[Human pose images with coordinates]
/---

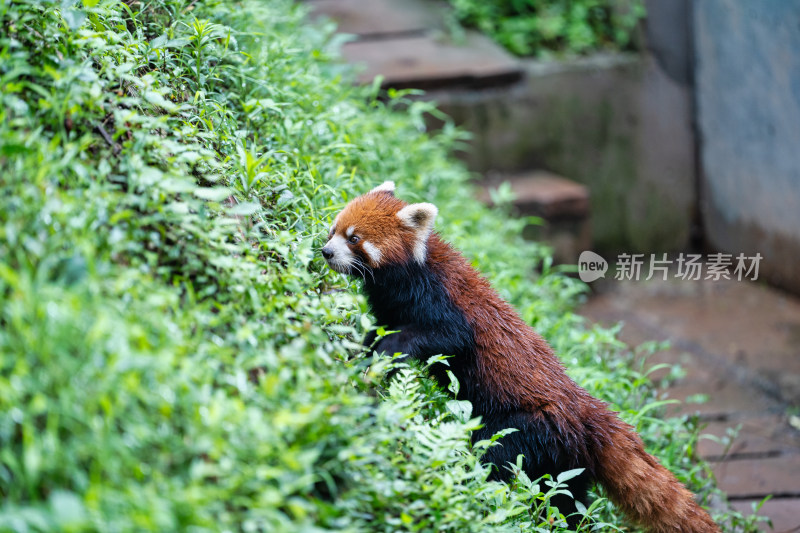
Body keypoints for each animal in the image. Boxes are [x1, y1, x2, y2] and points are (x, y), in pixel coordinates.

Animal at [322, 183, 720, 532]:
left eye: (354, 238)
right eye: (334, 229)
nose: (326, 251)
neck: (406, 276)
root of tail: (588, 413)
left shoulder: (441, 303)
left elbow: (443, 336)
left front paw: (387, 351)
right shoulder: (389, 307)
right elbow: (376, 333)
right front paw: (364, 355)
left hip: (527, 428)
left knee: (498, 459)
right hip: (564, 462)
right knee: (566, 498)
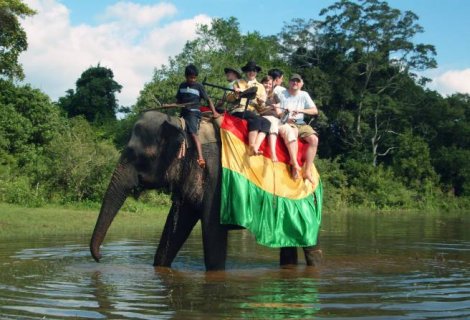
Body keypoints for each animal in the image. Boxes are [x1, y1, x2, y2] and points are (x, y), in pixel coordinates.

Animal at [89, 110, 322, 270]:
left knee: (309, 242)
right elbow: (175, 227)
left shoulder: (217, 178)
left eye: (137, 156)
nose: (100, 258)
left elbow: (213, 233)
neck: (183, 126)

\---

# [WHAT NEEDS TO BE DONE]
Among the entries, copy every line containing the word "left".

# [EXPECTED OUTPUT]
left eye: (354, 238)
left shoulder: (441, 303)
left elbow: (443, 336)
left front paw: (387, 351)
left hip: (527, 428)
left knee: (498, 459)
left knee: (309, 242)
left shoulder: (217, 178)
left eye: (137, 156)
left elbow: (213, 233)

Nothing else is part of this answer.